Task —
Please transcribe part of the aperitif cocktail passage below, starting at the words "DAVID WONDRICH’S APERITIF" and stopping after "for heavier ones)".

Passage to read —
╔══

My heart pounds, my palms sweat, my ears start ringing. To my left, Jerry Thomas is tossing a stream of liquid between two glasses in an arc high above his head, somehow not spilling a drop. To my right, Tom Cruise is gyrating and flipping bottles in time with the music, which is of course “Hippy Hippy Shake.” A smiling Katie Holmes looks on. The crowd roars, chanting “LU-PEC, LU-PEC.” And I can’t move.
I awoke from this terrible scene with a start, and an ocean of relief washed over me when I realized it was just a dream. The chances that I’ll ever be mixing up drinks alongside a 1988 Tom Cruise from Cocktail and Jerry Thomas, who died in 1885, are slim. However, I can sleep soundly knowing if that situation ever did come to pass, I have several classic cocktail-making patterns up my sleeve that would help me rise to the occasion, such as this one, for a delightful aperitif cocktail. You may recognize it as the basic template (minus the barspoon of liqueur) for both the martini and the Manhattan, two drinks that have stood the test of time and are still popular among modern drinkers over a century after their birth. Fill in the blanks and give it a spin at home. After all, generations of drinkers can’t be wrong.
DAVID WONDRICH’S APERITIF COCKTAIL
Adapted from BarSmarts
2 oz high-proof base spirit
1 oz low-proof aperitif (vermouth, Lillet, Aperol, etc.) or fortified wine (a light wine, such as dry sherry, works well with white spirits; heavier wines, such as port, work well with brown spirits)
1 bar spoon liqueur (for accent, a great way to play around with more pungent herbal liqueurs)
2 dashes bitters (use orange or fruit bitters for lighter drinks; angostura, Peychaud’s or other aromatic bitters for heavier ones)
Stir ingredients over ice in a mixing glass; strain into the glass of your choice.

╚══

Exercise data —
╔══

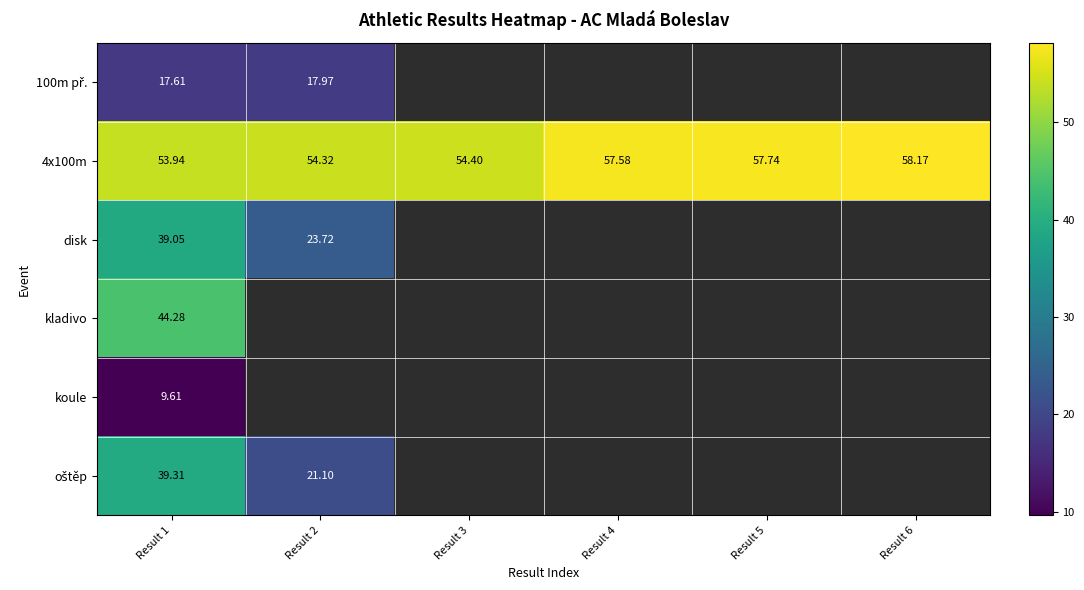

The 4x100m series shows 104.4 at Result 6. True or false?

False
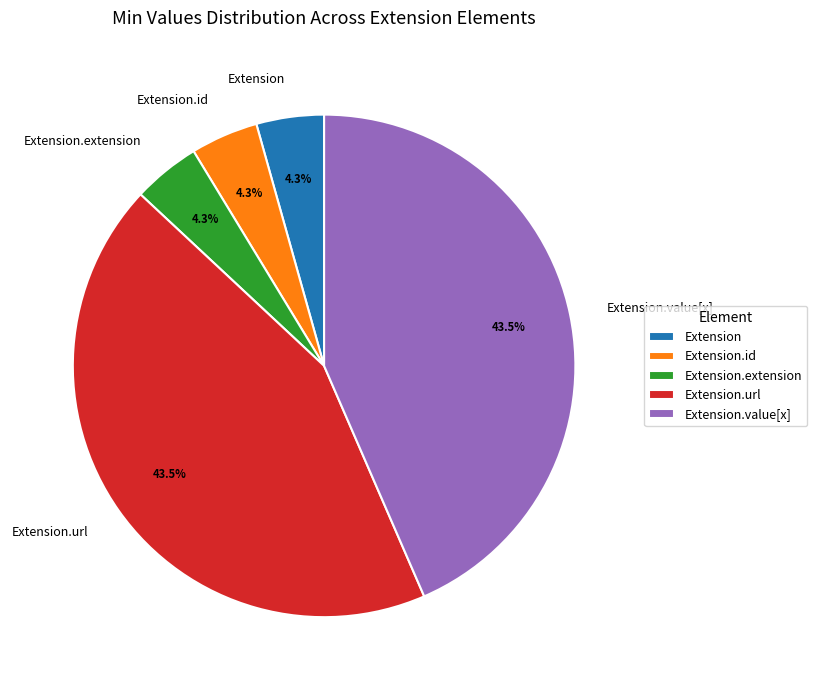

What percentage is NOT represented by Extension.extension?

95.7%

╚══

Your response —
DAVID WONDRICH’S APERITIF COCKTAIL
Adapted from BarSmarts
2 oz high-proof base spirit
1 oz low-proof aperitif (vermouth, Lillet, Aperol, etc.) or fortified wine (a light wine, such as dry sherry, works well with white spirits; heavier wines, such as port, work well with brown spirits)
1 bar spoon liqueur (for accent, a great way to play around with more pungent herbal liqueurs)
2 dashes bitters (use orange or fruit bitters for lighter drinks; angostura, Peychaud’s or other aromatic bitters for heavier ones)